I can hear the lawmakers now: "Famine? Virginia's got plenty of hams for everybody! And why should the cities get all the food? What about the rural areas?"

They might not get the allegory, but at least there's a budget.

The assembly rejected a bill to abolish the death penalty, and another to prohibit the execution of mentally retarded inmates--which, conveniently, would prevent the state from having to pay for their care.

The legislature did, however, pass a bill to pay $750,000 to Jeffrey D. Cox, who served 11 years in prison for a murder he did not commit. How much do you suppose he would've gotten if he'd been executed?

As if the state's 21-day rule doesn't do enough to keep inmates from clogging up the courts with new and possibly key evidence, the assembly passed a bill to limit civil suits filed by inmates.

And just to make sure local government workers don't feel secure on the job, the assembly acted to prevent those governments from prohibiting citizens from entering their offices while armed.

Let's see if I've got this straight: Public school funding is a local issue, but guns in municipal offices is a state issue?

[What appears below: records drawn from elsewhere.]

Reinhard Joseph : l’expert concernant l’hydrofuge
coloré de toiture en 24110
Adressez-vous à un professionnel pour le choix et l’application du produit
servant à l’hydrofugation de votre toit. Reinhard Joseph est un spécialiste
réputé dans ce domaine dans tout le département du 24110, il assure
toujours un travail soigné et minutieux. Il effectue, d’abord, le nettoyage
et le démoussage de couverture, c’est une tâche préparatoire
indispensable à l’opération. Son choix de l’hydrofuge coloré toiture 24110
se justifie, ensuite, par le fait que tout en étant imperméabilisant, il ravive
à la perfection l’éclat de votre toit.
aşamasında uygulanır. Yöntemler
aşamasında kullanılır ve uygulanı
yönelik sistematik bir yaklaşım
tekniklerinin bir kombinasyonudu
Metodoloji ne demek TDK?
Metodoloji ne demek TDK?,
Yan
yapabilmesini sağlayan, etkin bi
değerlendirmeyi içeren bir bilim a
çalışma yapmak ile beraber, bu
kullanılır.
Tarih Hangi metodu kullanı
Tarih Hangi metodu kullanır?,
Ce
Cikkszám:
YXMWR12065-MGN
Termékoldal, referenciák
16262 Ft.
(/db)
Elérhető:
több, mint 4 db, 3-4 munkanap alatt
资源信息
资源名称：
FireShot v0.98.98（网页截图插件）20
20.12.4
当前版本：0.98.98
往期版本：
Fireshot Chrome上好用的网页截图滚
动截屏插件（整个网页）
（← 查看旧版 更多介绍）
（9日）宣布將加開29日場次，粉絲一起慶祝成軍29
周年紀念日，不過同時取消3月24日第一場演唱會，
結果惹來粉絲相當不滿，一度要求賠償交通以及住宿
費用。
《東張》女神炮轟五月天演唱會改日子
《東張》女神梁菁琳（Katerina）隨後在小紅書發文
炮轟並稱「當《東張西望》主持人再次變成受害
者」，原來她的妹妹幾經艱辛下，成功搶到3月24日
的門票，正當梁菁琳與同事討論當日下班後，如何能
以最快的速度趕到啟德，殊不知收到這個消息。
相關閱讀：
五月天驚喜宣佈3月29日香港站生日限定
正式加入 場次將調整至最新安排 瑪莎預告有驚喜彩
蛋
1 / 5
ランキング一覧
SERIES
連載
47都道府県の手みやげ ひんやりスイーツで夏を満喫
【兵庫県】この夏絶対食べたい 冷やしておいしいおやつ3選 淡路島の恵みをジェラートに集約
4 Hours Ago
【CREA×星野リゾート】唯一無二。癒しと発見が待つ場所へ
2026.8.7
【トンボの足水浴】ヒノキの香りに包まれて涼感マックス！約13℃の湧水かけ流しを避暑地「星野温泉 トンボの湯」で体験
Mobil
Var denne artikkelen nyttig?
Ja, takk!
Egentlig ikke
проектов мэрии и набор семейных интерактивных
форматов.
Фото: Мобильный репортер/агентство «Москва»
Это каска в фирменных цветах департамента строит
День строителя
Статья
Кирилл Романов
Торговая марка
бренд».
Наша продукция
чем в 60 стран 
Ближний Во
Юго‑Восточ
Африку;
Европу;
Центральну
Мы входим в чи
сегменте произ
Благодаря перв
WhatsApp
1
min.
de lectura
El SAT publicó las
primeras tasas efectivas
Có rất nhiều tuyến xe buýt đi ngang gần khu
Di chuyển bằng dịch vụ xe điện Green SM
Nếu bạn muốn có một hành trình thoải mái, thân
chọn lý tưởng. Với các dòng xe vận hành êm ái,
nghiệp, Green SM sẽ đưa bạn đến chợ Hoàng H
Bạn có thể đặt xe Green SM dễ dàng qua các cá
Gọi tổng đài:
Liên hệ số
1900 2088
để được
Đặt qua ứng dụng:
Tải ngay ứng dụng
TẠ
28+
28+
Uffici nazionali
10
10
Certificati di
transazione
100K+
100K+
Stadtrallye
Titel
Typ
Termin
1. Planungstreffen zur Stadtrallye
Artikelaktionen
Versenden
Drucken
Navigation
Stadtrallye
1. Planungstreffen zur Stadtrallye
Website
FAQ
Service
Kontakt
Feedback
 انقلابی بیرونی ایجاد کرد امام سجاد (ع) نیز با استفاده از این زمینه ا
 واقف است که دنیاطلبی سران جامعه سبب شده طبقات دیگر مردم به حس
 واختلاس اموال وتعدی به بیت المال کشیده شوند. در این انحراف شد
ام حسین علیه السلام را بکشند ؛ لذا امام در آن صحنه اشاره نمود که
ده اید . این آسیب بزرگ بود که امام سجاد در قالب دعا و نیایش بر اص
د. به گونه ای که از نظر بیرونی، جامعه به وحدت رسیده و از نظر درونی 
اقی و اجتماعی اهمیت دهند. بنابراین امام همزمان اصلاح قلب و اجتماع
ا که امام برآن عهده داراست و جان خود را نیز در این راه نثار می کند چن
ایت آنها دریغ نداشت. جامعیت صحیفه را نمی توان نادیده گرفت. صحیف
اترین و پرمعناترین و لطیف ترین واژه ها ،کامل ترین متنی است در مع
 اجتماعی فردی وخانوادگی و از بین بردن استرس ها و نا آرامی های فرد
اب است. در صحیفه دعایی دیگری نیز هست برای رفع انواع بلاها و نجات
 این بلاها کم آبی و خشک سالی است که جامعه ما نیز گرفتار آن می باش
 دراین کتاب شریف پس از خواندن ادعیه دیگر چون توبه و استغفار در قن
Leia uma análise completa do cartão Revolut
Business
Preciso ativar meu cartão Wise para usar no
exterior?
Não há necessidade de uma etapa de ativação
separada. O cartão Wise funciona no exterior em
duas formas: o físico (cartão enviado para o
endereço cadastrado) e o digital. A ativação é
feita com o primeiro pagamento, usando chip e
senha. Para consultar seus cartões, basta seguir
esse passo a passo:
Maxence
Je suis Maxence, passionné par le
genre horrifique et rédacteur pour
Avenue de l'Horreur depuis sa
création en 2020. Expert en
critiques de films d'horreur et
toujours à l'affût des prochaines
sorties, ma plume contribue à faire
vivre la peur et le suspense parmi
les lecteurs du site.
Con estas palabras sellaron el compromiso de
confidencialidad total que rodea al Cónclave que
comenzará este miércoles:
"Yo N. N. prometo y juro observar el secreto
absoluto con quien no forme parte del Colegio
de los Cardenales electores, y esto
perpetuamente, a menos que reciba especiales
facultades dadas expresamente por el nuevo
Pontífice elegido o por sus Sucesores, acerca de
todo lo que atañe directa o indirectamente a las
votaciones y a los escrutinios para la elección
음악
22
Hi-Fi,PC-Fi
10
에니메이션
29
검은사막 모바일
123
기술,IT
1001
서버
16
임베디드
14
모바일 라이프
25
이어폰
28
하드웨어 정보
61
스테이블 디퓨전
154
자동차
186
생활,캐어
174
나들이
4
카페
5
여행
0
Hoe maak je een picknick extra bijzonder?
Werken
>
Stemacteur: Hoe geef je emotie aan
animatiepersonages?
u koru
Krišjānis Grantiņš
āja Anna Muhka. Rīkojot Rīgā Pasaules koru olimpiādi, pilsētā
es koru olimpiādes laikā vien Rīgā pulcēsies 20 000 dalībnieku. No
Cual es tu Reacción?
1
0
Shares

Don't think that the assembly wasted its time only on what it views as "important" legislation. It killed a bill to eliminate the requirement that school buses be yellow. But it passed a bill to allow golf carts on the streets of Colonial Beach, and anyone who drives a golf cart on streets crowded with pickup trucks and SUVs certainly isn't yellow.

So all things considered, there isn't a whole lot to consider.

But at least there's a budget. Too bad there's not much to that, either.